There have been numerous film bio's made on the life of Cassius Marcellus Jr. Clay/Muhummad Ali, and I would rank this attempt as one of the stronger film biographies. Ali is not one of the most prolific sport phenomenons of the 20th century, because without a doubt "He is the "Greatest", bar no other individual, identifiable sports figure of the 20th century with strong roots also as a recognizable social activist. Ali: An American Hero is a made for TV biography but don't hold that against the films content. The film comprises 85 minutes of non-stop history of this most famous black athlete and social activist who fought for what he truly believed in, which more than anything else was his belief in himself and his right to his freedom of religion and his own choices in his personal life, whether they infuriated his fans, friends and even his own family.
I have watched intently the trials and tribulations of Muhummad Ali over these past 50 years from his victorious heavyweight championship fight as a young 22 year old loud mouth versus the unbeatable monster Sonny Liston on national television, to his current travels which have taken him around the world several times as an ambassador for peace and understanding of a persons' right to religious freedom. His fight against the U.S. government in 1967 to avoid enlistment as a soldier in the Vietnam War took away four years of his prime fighting career between the ages of 25-29, and in spite of this involuntary absence from the professional boxing ring, (his heavyweight title was also stripped unfairly from him) his fan support dwindled, his income ability was strangled, but still he would not be intimidated, denied, nor would he ever surrender, as the film depicts.

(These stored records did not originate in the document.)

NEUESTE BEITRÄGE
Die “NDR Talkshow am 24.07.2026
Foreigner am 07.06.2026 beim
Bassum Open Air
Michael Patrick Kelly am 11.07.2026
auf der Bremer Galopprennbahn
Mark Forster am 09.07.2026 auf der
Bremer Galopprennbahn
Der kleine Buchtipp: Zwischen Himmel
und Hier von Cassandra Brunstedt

Ali, the greatest fighter in and out of the ring, persevered against all odds and won his battle for religious freedom in the Nation of Islam as well as for every other American who otherwise would have had to go into a war they did not believe in. Ali, stated freely that he was offered a role to simply demonstrate his loyalty to the United States government and he would only have to appear in boxing exhibitions for the troops (as former heavyweight champion Joe Louis did before him), but he said no to this offer because it would not be fair to all the other conscientious objectors to the war that would not be offered the same free pass as he was being offered.

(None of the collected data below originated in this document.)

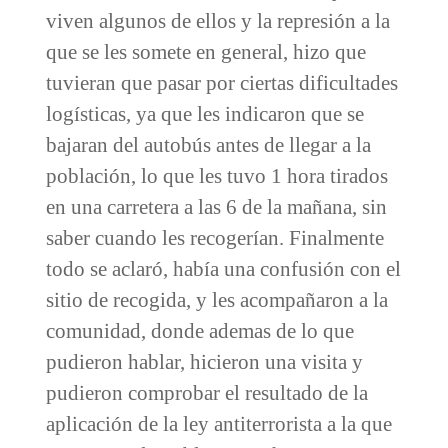
viven algunos de ellos y la represión a la
que se les somete en general, hizo que
tuvieran que pasar por ciertas dificultades
logísticas, ya que les indicaron que se
bajaran del autobús antes de llegar a la
población, lo que les tuvo 1 hora tirados
en una carretera a las 6 de la mañana, sin
saber cuando les recogerían. Finalmente
todo se aclaró, había una confusión con el
sitio de recogida, y les acompañaron a la
comunidad, donde ademas de lo que
pudieron hablar, hicieron una visita y
pudieron comprobar el resultado de la
aplicación de la ley antiterrorista a la que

Ali is played by character actor David Ramsey, (who currently (2011-2014) plays New York City's Mayor Carter Poole in the hit television police series Blue Bloods). David Ramsey portrayed Ali as a man with the charisma and confidence that embodied the real Ali during his religious awakening in the Nation of Islam. I am going to assume that since the film only provided 85 minutes for this biography Ali's real life theatrics in front of the camera which were sometimes extreme, and his history of womanizing, (he has been married four times, he has a total of nine children, two of which are from separate extra marital affairs), was downplayed. There were strong supporting roles played by Clarence Williams III (best known for the 1970's TV series The Mod Squad) as Ali's proud father Marcellus Clay, Joe Morton as Malcolm X, and a superb performance by Vondie Curtis-Hall as Ali's corner man Drew Bundini Brown most known for the rumble in the jungle lingo that he and Ali would repeat again and again "Float like a butterfly and sting like a bee. Awww, Rumble young man, rumble!!!"
I really enjoyed this film, and I am quite sure that as the years continue to pass us by and Ali's legend continues to grow, this 2000 film's interest will also grow. Ali is a true champion on so many levels, and actor David Ramsey answered the bell with a knock out performance. I rated it a winning combination with an 8 out of 10 rating. You should not be disappointed.